The 300 and 400 blocks of Chestnut Street were known in the 19th century as bank row but many banks were demolished in the 1950’s. In the 400 block, only three remain at 421, 427 and 431, but they give a beautiful view of a graceful period of commercial architecture.
The earliest two, by John Gries, are in the Italian renaissance revival style. This style here was actually based on Venetian models with facades made up of repeated bays of semi-circular arches. The large bays create an open inviting style ideally suited to commercial architecture. All three buildings are actually constructed of brick, sometimes with cast iron interior columns allowing them to advertise their buildings as completely fireproof. The facades on Chestnut Street were covered with more ornate materials, usually granite or marble.
The oldest of these,from 1855, the Farmers and Mechanics Bank at 427, has a marble front with retail space originally on either side of the entrance to the main banking hall. The building’s central bay projects out onto Chestnut Street giving the facade a more three dimensional quality – also notice the projecting cornices above the first floor windows and entrance door, and the carved spandrel panels under the second floor windows.

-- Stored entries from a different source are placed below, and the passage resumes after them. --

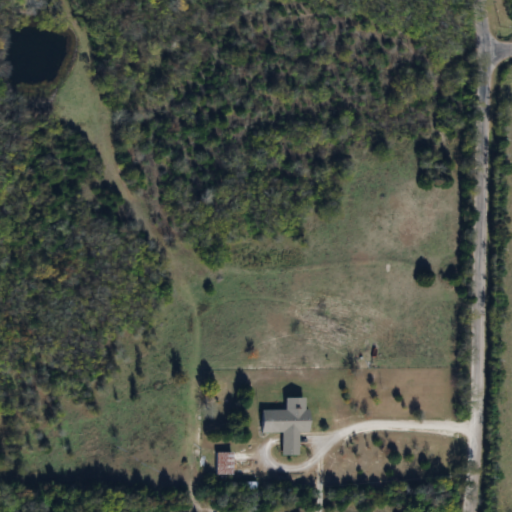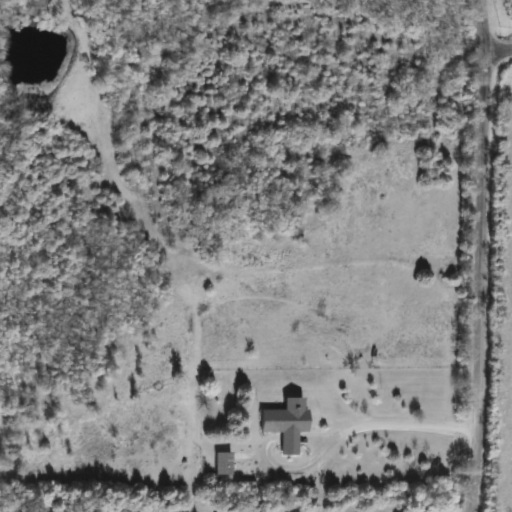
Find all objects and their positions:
road: (497, 47)
road: (477, 256)
building: (284, 423)
road: (358, 427)
building: (221, 463)
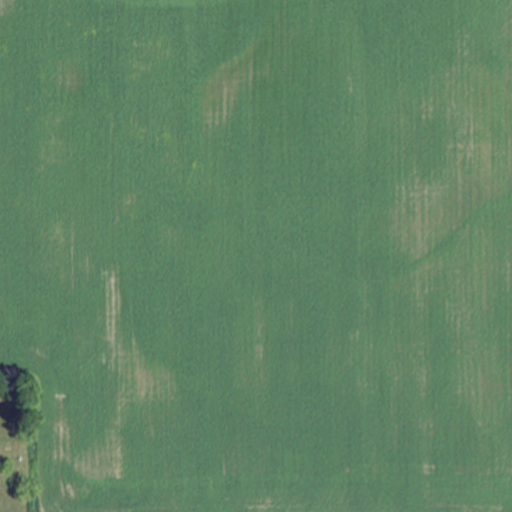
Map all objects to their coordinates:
park: (17, 447)
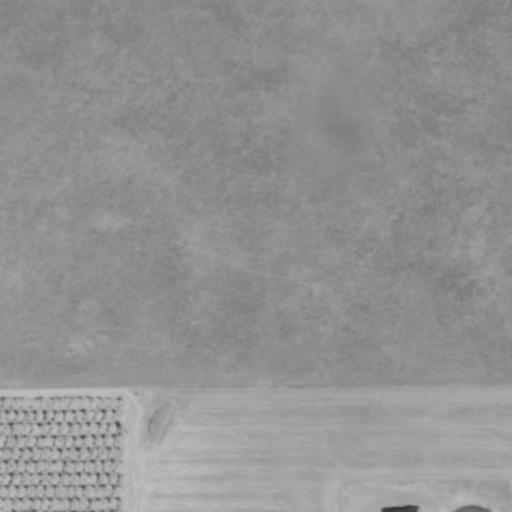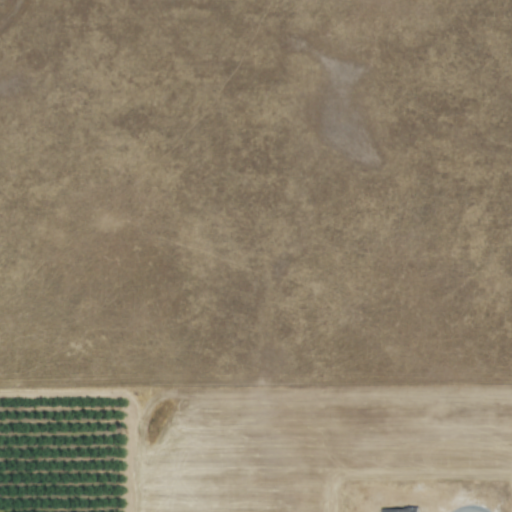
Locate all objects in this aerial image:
road: (463, 510)
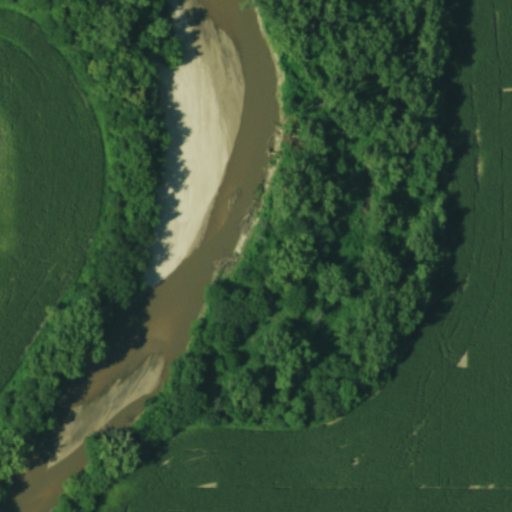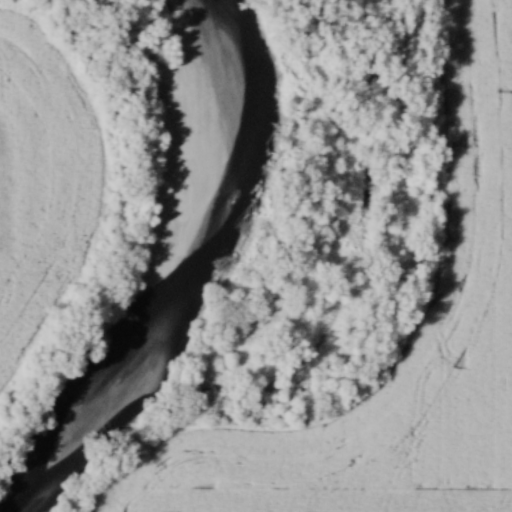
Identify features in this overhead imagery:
river: (163, 266)
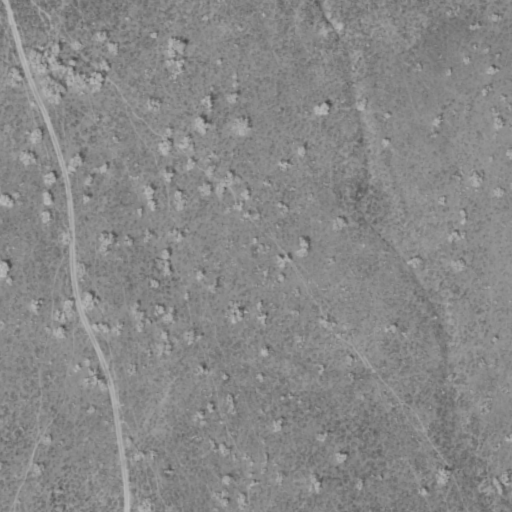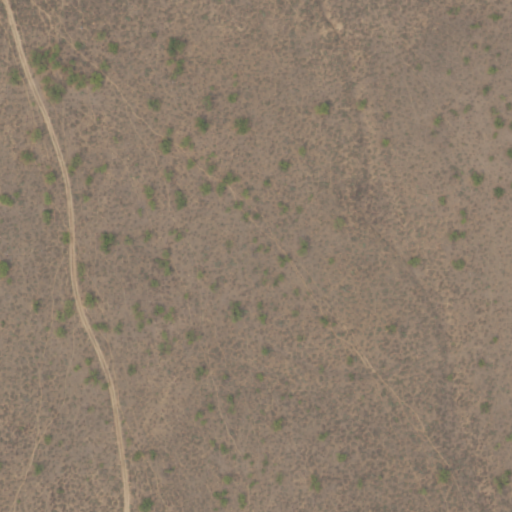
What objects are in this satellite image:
road: (89, 260)
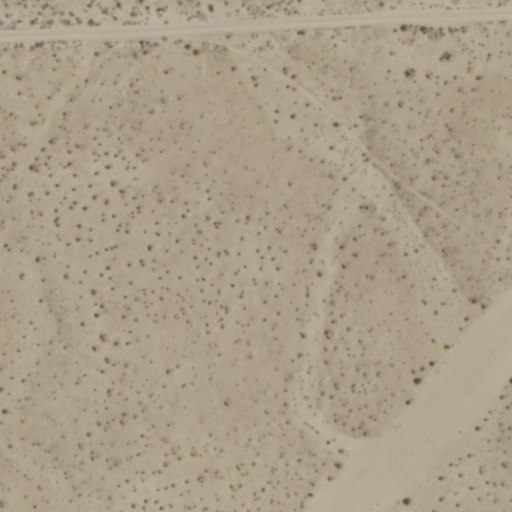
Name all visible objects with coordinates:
road: (256, 26)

The Bank of Pennsylvania of 1859 at 421 Chestnut Street also had the actual banking hall located further back in the building which was connected to the front door by a corridor. This hall was very ornate and originally included a cast iron dome, which has since been demolished. The façade here is of Quincy granite making the building somewhat more somber but it has nicely carved details at the first story and within the arched windows at the second floor.
The newest building, at 431 Chestnut Street for the Pennsylvania Company, is by the well-known Victorian architect Addison Hutton built in 1876. Only 15 years later than the other two buildings, it shows the growing influence of the Arts and Crafts movement and Eastlake design as seen in such details as the incised carving on the front granite pilaster.